Por eso hablamos de ilusión: porque confundimos permanencia con éxito, afinidad con eficacia y agradecimiento con certeza clínica. No porque no hagamos bien nuestro trabajo, sino porque a veces creemos hacerlo por las razones equivocadas.
III. Los que no vuelven
Y sin embargo, en ese silencio que dejan los que no vuelven, hay un eco de su presencia. Su ausencia en nuestra consulta no es un vacío, sino el escenario de una historia que continúa sin nosotros como testigos. Son ellos los protagonistas de su propio camino, cargando a solas o con alguien más su roca, esa que por un instante intentamos ayudarles a empujar. Tal vez nuestra intervención fue solo un respiro en la orilla, un empuje fallido o un cambio de postura. Pero la roca sigue ahí, y ellos, a su manera, la siguen subiendo. Son como Sísifo, no condenados por los dioses, sino impulsados por una necesidad interna de buscar la cima de una montaña que quizá no exista o , por lo menos, no existió con nosotros. Su partida de nuestra práctica no es una rendición, sino la continuación de su búsqueda en otros términos, bajo otras luces y otras personas, o quizá en la oscuridad más completa.

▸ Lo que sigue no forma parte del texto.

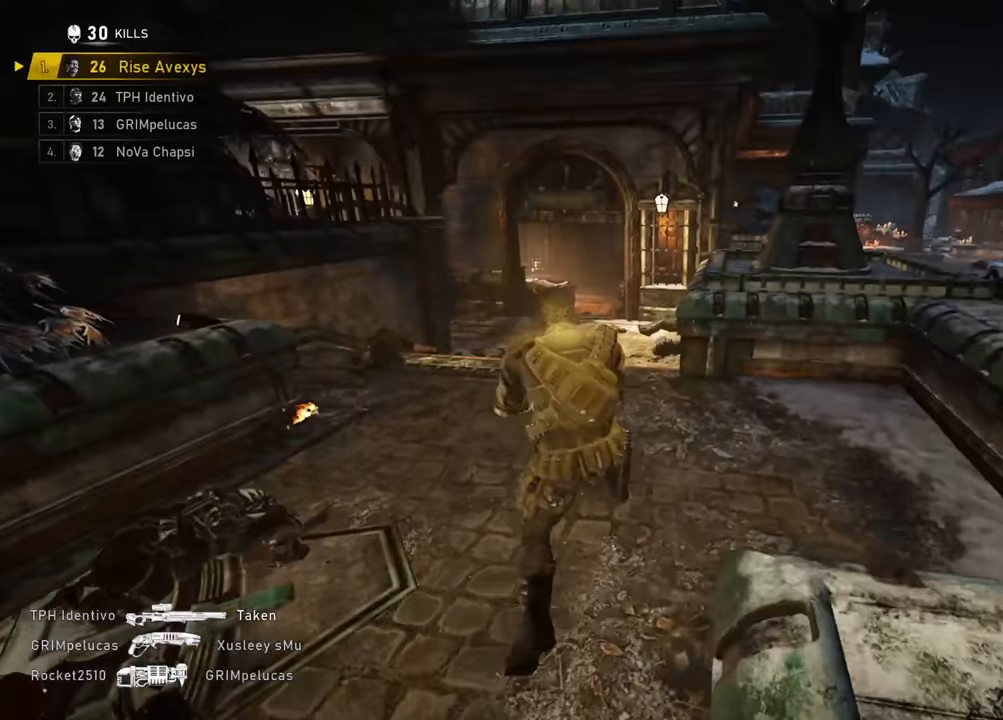
{"buttons": [], "left_stick": "up", "right_stick": "center", "events": []}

En ese esfuerzo solitario yace una forma de dignidad que se nos escapa. Es ahí donde debemos imaginarnos a Sísifo feliz2; no porque el absurdo de su tarea haya desaparecido, sino porque la ha hecho suya. Su victoria no reside en una cura que nosotros podamos certificar, sino en la autonomía de su lucha, en el acto mismo de seguir empujando. Si lo vemos así, su silencio deja de ser solo un misterio para nosotros y se convierte en una enseñanza. Nos muestra los límites de nuestra intervención y la frontera de nuestra soberbia. Aceptar el vacío que dejan, sin llenarlo con la fantasía de nuestro éxito o la culpa de nuestro fracaso, es el verdadero desafío. Ese es nuestro propio viaje como psiquiatras y terapeutas: aprender a tolerar la pregunta abierta, la historia sin final conocido. Quizá esa es, al final, nuestra propia roca que empujar cada día en la consulta.
Quería mencionar entre todas esas alternativas que también no vuelven porque hicimos daño, pero soy un firme creyente que conscientemente un psiquiatra jamás lo haría.
Camus, A. (2004). El mito de Sísifo, trad. Esther Benítez. Madrid: Alianza.